What Happens If You Get Another Violation During Filing

A new moving violation during your SR-22 filing period restarts the filing clock in most states. A speeding ticket in year two of a three-year filing requirement resets the end date to three years from the new ticket's conviction date, extending your total filing duration to five years. Point-based license suspension triggered during filing adds the suspension period to your filing duration, measured from reinstatement rather than the new violation date. Carriers treat new violations during SR-22 filing as confirmation of high-risk status. Expect surcharge increases of 25% to 50% on top of your existing elevated rate. Some carriers non-renew policies when a second major violation occurs during filing, forcing you to shop with fewer non-standard options and higher quotes. A driver paying $280 per month under SR-22 after assault may see renewal offers of $380 to $450 after a second serious violation. States with point-removal programs do not accept applications during active SR-22 filing periods. Defensive driving course credit, point reduction for clean driving time, and early violation expungement are suspended until filing ends and reinstatement conditions are met. The practical impact: your point total can only increase during filing, never decrease, locking you into higher carrier tiers until the filing requirement lifts and you qualify for remediation programs.
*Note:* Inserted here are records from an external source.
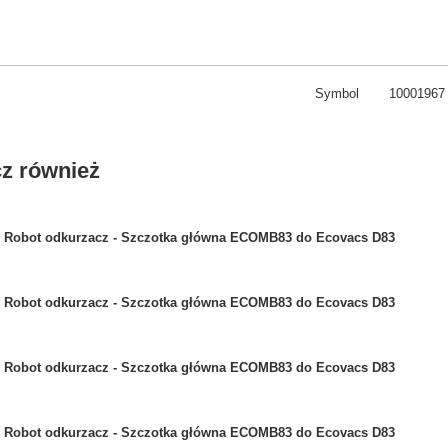
Symbol
10001967
z również
Robot odkurzacz - Szczotka główna ECOMB83 do Ecovacs D83
Robot odkurzacz - Szczotka główna ECOMB83 do Ecovacs D83
Robot odkurzacz - Szczotka główna ECOMB83 do Ecovacs D83
Robot odkurzacz - Szczotka główna ECOMB83 do Ecovacs D83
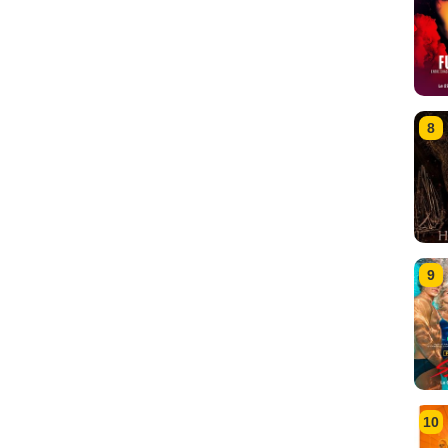
8
9
10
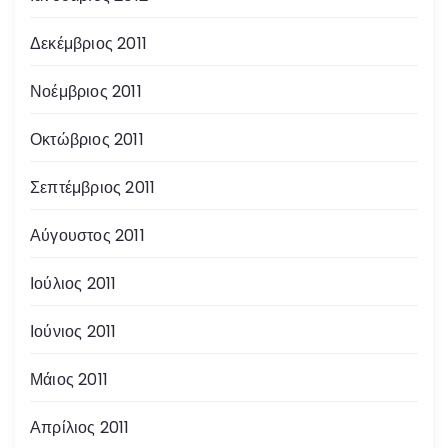
Δεκέμβριος 2011
Νοέμβριος 2011
Οκτώβριος 2011
Σεπτέμβριος 2011
Αύγουστος 2011
Ιούλιος 2011
Ιούνιος 2011
Μάιος 2011
Απρίλιος 2011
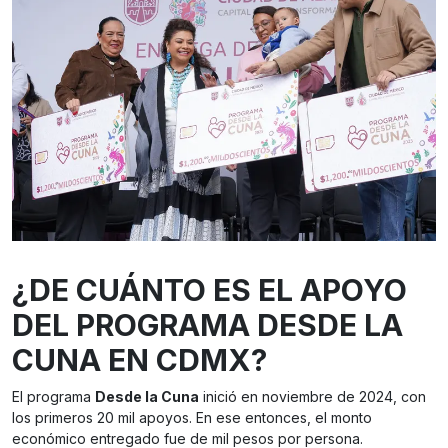
¿DE CUÁNTO ES EL APOYO
DEL PROGRAMA DESDE LA
CUNA EN CDMX?
El programa
Desde la Cuna
inició en noviembre de 2024, con
los primeros 20 mil apoyos. En ese entonces, el monto
económico entregado fue de mil pesos por persona.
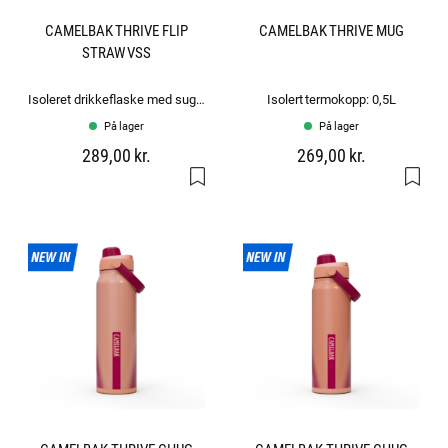
CAMELBAK THRIVE FLIP
CAMELBAK THRIVE MUG
STRAW VSS
Isoleret drikkeflaske med sugerør: 0.6L
Isolert termokopp: 0,5L
På lager
På lager
289,00 kr.
269,00 kr.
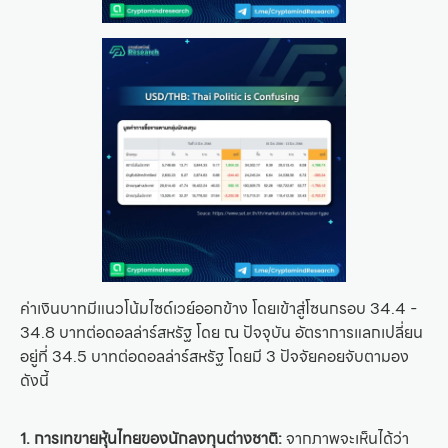
ค่าเงินบาทมีแนวโน้มไซด์เวย์ออกข้าง โดยเข้าสู่โซนกรอบ 34.4 -
34.8 บาทต่อดอลล่าร์สหรัฐ โดย ณ ปัจจุบัน อัตราการแลกเปลี่ยน
อยู่ที่ 34.5 บาทต่อดอลล่าร์สหรัฐ โดยมี 3 ปัจจัยคอยจับตามอง
ดังนี้
1. การเทขายหุ้นไทยของนักลงทุนต่างชาติ:
จากภาพจะเห็นได้ว่า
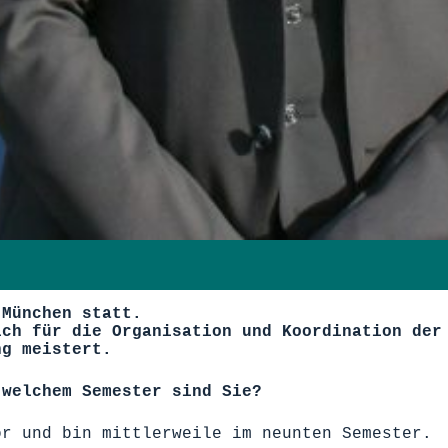
 München statt.
ich für die Organisation und Koordination der
ng meistert.
 welchem Semester sind Sie?
or und bin mittlerweile im neunten Semester.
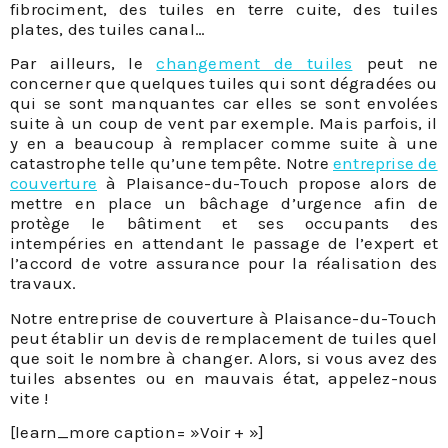
fibrociment, des tuiles en terre cuite, des tuiles
plates, des tuiles canal…
Par ailleurs, le
changement de tuiles
peut ne
concerner que quelques tuiles qui sont dégradées ou
qui se sont manquantes car elles se sont envolées
suite à un coup de vent par exemple. Mais parfois, il
y en a beaucoup à remplacer comme suite à une
catastrophe telle qu’une tempête. Notre
entreprise de
couverture
à Plaisance-du-Touch propose alors de
mettre en place un bâchage d’urgence afin de
protège le bâtiment et ses occupants des
intempéries en attendant le passage de l’expert et
l’accord de votre assurance pour la réalisation des
travaux.
Notre entreprise de couverture à Plaisance-du-Touch
peut établir un devis de remplacement de tuiles quel
que soit le nombre à changer. Alors, si vous avez des
tuiles absentes ou en mauvais état, appelez-nous
vite !
[learn_more caption= »Voir + »]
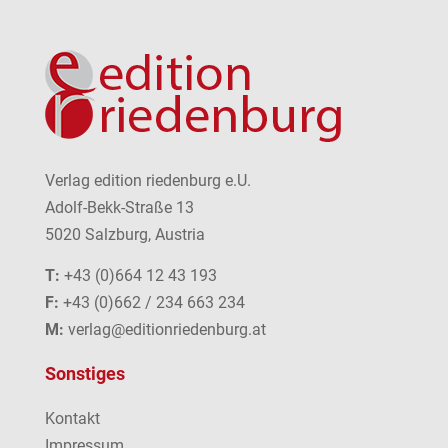
Verlag edition riedenburg e.U.
Adolf-Bekk-Straße 13
5020 Salzburg, Austria
T:
+43 (0)664 12 43 193
F:
+43 (0)662 / 234 663 234
M:
verlag@editionriedenburg.at
Sonstiges
Kontakt
Impressum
When You Can Drop SR-22 and What Happens to Your Rate

Your SR-22 filing requirement ends on the date specified on your certificate, provided you maintained continuous coverage without lapses for the full duration. The state sends a release notification to your carrier, who then files an SR-26 form confirming the requirement has lifted. You are not required to maintain SR-22 after the release date, but you must maintain continuous insurance; the filing obligation ends, the coverage obligation does not. Dropping SR-22 removes the monthly filing fee of $15 to $50 but does not automatically reduce your premium. The underlying violations still appear on your insurance record and generate surcharges until they age past the carrier's lookback window. A driver completing 3-year SR-22 filing for vehicular assault will see the filing fee disappear but may wait 2 more years for the assault surcharge to expire. Request re-rating quotes from standard carriers once SR-22 ends; if your only violations are older than 3 years, you may qualify for lower-tier placement. Some carriers require you to request SR-22 removal rather than processing it automatically when the state releases the requirement. Contact your carrier 30 days before your scheduled end date to confirm removal processing. If the carrier continues filing beyond the required period and charging the fee, request a refund for months billed after the state-mandated end date. Switching carriers immediately after SR-22 ends can reduce your premium by 20% to 40% if your violation profile now qualifies for standard-market underwriting.